--- Material supplied Enclosed Below ---

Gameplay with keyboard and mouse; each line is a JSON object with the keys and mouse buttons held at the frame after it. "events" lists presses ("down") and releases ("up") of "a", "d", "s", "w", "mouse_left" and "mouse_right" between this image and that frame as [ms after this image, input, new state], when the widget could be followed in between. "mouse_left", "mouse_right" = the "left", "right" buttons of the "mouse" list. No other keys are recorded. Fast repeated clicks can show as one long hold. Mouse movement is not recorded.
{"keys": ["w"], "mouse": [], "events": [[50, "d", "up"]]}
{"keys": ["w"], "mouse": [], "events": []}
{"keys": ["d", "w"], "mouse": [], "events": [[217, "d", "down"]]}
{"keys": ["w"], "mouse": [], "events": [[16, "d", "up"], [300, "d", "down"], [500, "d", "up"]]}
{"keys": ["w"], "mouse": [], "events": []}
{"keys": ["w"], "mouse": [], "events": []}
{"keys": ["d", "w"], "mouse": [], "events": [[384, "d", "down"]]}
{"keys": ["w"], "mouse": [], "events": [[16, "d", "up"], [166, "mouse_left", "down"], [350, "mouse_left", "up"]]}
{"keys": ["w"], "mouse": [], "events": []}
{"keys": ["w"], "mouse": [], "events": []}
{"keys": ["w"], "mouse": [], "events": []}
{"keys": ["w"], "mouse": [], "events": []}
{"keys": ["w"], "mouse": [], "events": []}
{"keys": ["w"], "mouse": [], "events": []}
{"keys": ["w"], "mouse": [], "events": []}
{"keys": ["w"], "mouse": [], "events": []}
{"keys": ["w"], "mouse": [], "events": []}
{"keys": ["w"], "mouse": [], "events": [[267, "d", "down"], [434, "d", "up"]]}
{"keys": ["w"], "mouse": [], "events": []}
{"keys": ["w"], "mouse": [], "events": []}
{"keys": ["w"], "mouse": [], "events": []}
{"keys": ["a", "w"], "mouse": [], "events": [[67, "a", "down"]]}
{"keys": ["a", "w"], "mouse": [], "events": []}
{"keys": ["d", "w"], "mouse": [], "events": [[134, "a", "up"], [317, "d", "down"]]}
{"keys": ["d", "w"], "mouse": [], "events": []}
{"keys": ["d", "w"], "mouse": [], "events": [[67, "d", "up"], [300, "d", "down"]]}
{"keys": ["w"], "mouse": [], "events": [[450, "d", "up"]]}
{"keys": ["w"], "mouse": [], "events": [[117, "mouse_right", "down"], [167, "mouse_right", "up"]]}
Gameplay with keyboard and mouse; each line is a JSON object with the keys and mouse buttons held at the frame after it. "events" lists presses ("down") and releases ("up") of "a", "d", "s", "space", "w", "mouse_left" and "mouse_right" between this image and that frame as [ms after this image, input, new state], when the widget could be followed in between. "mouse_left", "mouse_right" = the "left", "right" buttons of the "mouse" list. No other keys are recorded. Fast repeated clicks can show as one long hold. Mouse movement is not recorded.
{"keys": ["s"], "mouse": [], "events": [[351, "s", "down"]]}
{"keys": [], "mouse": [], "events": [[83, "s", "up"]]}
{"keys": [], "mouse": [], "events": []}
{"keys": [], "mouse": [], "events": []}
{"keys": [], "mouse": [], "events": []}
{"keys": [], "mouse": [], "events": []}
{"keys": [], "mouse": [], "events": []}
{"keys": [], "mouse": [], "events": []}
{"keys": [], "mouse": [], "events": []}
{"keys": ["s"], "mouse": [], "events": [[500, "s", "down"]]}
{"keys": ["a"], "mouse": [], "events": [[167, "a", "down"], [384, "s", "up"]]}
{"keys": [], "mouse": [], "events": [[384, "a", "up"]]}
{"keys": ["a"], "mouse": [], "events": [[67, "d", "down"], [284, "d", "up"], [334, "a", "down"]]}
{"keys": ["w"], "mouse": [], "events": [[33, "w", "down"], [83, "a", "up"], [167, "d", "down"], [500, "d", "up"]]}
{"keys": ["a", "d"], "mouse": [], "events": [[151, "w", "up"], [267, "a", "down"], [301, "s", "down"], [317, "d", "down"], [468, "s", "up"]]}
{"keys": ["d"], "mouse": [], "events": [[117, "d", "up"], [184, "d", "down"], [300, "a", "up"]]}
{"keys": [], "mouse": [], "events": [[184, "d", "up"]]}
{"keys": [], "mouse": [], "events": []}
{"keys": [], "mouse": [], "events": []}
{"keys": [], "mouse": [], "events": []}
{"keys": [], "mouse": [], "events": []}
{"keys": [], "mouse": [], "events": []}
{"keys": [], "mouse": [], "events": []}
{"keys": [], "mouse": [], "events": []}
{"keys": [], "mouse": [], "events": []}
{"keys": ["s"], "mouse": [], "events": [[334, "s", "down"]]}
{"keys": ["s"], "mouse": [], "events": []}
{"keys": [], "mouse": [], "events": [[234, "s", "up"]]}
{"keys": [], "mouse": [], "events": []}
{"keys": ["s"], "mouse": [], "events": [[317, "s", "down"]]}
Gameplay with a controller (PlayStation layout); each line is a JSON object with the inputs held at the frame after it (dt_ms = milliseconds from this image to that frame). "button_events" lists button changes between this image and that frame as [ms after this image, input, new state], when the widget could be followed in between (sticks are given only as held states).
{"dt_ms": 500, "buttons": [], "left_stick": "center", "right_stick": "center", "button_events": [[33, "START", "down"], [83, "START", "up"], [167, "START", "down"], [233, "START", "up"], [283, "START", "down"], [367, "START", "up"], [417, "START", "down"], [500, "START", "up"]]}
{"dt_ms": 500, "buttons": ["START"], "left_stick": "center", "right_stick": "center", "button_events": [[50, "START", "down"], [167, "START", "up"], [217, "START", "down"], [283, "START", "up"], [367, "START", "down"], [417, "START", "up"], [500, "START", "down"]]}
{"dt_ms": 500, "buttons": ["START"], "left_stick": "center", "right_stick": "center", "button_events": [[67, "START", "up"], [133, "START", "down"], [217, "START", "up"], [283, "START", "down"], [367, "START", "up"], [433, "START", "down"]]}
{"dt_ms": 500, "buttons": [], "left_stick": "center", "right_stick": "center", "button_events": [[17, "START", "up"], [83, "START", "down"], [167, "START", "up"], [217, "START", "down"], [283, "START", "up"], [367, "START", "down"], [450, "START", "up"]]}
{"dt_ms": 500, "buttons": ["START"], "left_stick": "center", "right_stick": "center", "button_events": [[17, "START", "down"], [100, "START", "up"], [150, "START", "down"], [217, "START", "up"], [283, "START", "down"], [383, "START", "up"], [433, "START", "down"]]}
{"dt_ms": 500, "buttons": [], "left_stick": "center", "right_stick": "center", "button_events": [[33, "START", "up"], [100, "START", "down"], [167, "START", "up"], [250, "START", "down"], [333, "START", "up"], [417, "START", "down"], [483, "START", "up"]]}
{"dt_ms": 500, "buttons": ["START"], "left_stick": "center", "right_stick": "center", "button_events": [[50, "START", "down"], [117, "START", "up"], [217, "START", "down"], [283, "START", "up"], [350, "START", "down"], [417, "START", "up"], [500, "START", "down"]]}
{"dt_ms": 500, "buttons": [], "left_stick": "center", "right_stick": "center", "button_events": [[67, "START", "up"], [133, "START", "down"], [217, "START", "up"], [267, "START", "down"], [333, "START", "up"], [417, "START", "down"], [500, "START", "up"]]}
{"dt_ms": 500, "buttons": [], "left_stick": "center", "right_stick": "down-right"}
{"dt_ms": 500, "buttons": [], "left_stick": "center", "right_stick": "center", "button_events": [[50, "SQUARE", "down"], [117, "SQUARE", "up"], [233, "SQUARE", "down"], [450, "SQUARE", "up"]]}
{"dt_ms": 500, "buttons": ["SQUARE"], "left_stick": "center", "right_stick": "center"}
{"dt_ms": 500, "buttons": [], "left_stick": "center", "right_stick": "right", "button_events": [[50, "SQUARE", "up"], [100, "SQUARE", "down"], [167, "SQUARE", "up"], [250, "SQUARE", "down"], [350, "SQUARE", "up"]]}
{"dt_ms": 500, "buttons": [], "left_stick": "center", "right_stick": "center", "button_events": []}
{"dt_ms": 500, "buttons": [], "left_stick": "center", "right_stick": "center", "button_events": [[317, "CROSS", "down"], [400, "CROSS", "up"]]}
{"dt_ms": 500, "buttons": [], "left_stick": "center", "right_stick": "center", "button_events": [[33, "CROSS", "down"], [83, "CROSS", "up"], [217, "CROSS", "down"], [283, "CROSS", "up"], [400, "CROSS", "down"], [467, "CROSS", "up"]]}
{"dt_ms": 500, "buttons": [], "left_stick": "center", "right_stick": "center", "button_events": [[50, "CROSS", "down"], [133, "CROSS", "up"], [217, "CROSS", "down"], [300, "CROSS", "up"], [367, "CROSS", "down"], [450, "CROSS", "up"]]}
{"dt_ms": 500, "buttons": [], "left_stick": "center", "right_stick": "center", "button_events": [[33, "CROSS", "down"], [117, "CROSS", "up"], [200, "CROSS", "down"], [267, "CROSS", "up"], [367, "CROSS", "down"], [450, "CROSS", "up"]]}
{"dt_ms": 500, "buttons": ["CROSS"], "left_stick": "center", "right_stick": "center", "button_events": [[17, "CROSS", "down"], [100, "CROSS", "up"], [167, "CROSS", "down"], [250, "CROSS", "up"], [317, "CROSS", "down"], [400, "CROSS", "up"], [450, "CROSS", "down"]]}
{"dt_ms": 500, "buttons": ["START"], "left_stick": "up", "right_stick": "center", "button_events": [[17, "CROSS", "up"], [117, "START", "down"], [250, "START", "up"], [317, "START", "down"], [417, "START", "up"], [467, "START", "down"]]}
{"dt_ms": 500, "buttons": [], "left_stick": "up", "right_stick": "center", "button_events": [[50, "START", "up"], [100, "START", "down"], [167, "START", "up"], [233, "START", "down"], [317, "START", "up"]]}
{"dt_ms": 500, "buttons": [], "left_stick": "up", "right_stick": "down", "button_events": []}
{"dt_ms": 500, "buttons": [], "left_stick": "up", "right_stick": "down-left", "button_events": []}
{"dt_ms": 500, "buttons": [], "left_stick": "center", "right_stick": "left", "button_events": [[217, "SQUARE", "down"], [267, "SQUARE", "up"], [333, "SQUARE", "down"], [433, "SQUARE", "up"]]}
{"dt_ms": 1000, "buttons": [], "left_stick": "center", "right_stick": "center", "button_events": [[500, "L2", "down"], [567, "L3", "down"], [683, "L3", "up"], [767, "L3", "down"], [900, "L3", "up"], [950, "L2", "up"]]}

--- End of Enclosed Material supplied ---

• [Directions for this task]
Look through the records and copy down every line that holds "presses".

• [Output below]
Gameplay with keyboard and mouse; each line is a JSON object with the keys and mouse buttons held at the frame after it. "events" lists presses ("down") and releases ("up") of "a", "d", "s", "w", "mouse_left" and "mouse_right" between this image and that frame as [ms after this image, input, new state], when the widget could be followed in between. "mouse_left", "mouse_right" = the "left", "right" buttons of the "mouse" list. No other keys are recorded. Fast repeated clicks can show as one long hold. Mouse movement is not recorded.
Gameplay with keyboard and mouse; each line is a JSON object with the keys and mouse buttons held at the frame after it. "events" lists presses ("down") and releases ("up") of "a", "d", "s", "space", "w", "mouse_left" and "mouse_right" between this image and that frame as [ms after this image, input, new state], when the widget could be followed in between. "mouse_left", "mouse_right" = the "left", "right" buttons of the "mouse" list. No other keys are recorded. Fast repeated clicks can show as one long hold. Mouse movement is not recorded.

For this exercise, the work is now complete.